Reproduce verbatim the lines in the records below, from the line containing "d. Required fields are marked" through the line containing "ミングまで専門家が徹底解説", inclusive of both.

* _Extracted page text data_
☆ ☆ ☆ ☆ ☆ ☆ ☆

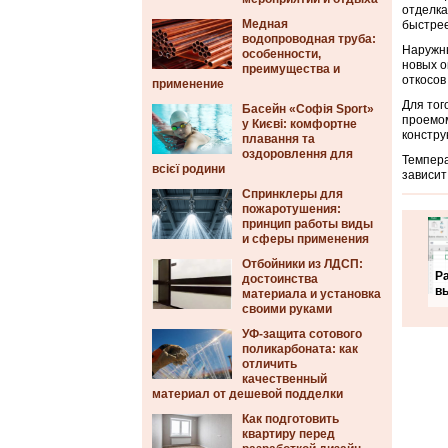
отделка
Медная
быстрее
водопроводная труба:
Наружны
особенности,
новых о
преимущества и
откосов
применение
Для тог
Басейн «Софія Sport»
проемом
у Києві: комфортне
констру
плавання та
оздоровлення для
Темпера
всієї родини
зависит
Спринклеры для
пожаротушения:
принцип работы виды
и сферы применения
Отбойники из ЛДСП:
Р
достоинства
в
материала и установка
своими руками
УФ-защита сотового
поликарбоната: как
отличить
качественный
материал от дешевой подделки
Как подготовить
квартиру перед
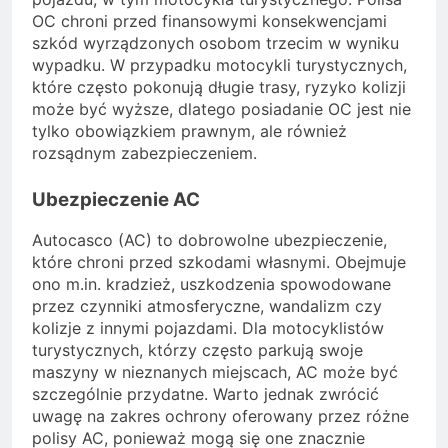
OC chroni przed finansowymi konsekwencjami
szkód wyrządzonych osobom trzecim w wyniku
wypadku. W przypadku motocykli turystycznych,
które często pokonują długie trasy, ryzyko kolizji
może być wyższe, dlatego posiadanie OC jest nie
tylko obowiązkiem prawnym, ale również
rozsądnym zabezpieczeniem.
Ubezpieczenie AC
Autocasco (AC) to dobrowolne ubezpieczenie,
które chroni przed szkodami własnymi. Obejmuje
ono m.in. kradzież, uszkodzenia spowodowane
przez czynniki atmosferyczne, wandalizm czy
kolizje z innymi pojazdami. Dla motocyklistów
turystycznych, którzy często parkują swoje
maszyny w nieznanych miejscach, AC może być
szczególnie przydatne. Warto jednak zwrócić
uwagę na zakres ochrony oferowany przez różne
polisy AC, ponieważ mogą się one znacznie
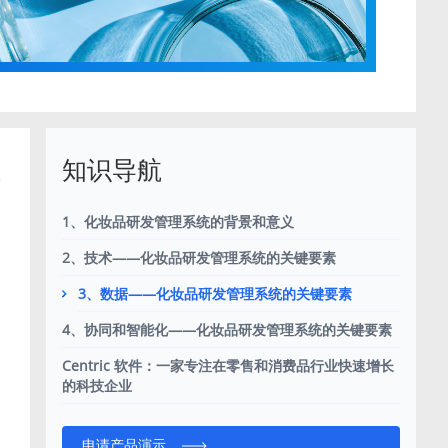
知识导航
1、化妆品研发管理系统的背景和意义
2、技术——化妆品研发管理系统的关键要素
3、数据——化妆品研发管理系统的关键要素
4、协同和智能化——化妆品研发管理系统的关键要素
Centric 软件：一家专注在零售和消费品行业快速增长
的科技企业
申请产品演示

☆ ☆ ☆ ☆ ☆ ☆ ☆

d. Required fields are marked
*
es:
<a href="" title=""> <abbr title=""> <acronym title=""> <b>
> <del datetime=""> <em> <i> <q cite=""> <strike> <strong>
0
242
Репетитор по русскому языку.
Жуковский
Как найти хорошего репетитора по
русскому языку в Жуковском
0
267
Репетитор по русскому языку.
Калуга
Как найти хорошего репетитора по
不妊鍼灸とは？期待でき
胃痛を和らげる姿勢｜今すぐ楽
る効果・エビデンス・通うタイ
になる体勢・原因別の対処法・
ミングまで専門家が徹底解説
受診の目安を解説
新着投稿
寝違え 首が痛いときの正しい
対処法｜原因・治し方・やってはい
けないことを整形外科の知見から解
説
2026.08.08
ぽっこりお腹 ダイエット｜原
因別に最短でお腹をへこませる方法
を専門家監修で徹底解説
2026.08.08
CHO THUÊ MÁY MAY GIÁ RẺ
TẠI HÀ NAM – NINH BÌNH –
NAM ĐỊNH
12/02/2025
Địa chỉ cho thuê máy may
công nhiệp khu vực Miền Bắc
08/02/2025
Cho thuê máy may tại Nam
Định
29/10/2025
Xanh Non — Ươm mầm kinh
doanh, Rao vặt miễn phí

☆ ☆ ☆ ☆ ☆ ☆ ☆

* _ANSWER TO THIS PROBLEM_
d. Required fields are marked
*
es:
<a href="" title=""> <abbr title=""> <acronym title=""> <b>
> <del datetime=""> <em> <i> <q cite=""> <strike> <strong>
0
242
Репетитор по русскому языку.
Жуковский
Как найти хорошего репетитора по
русскому языку в Жуковском
0
267
Репетитор по русскому языку.
Калуга
Как найти хорошего репетитора по
不妊鍼灸とは？期待でき
胃痛を和らげる姿勢｜今すぐ楽
る効果・エビデンス・通うタイ
になる体勢・原因別の対処法・
ミングまで専門家が徹底解説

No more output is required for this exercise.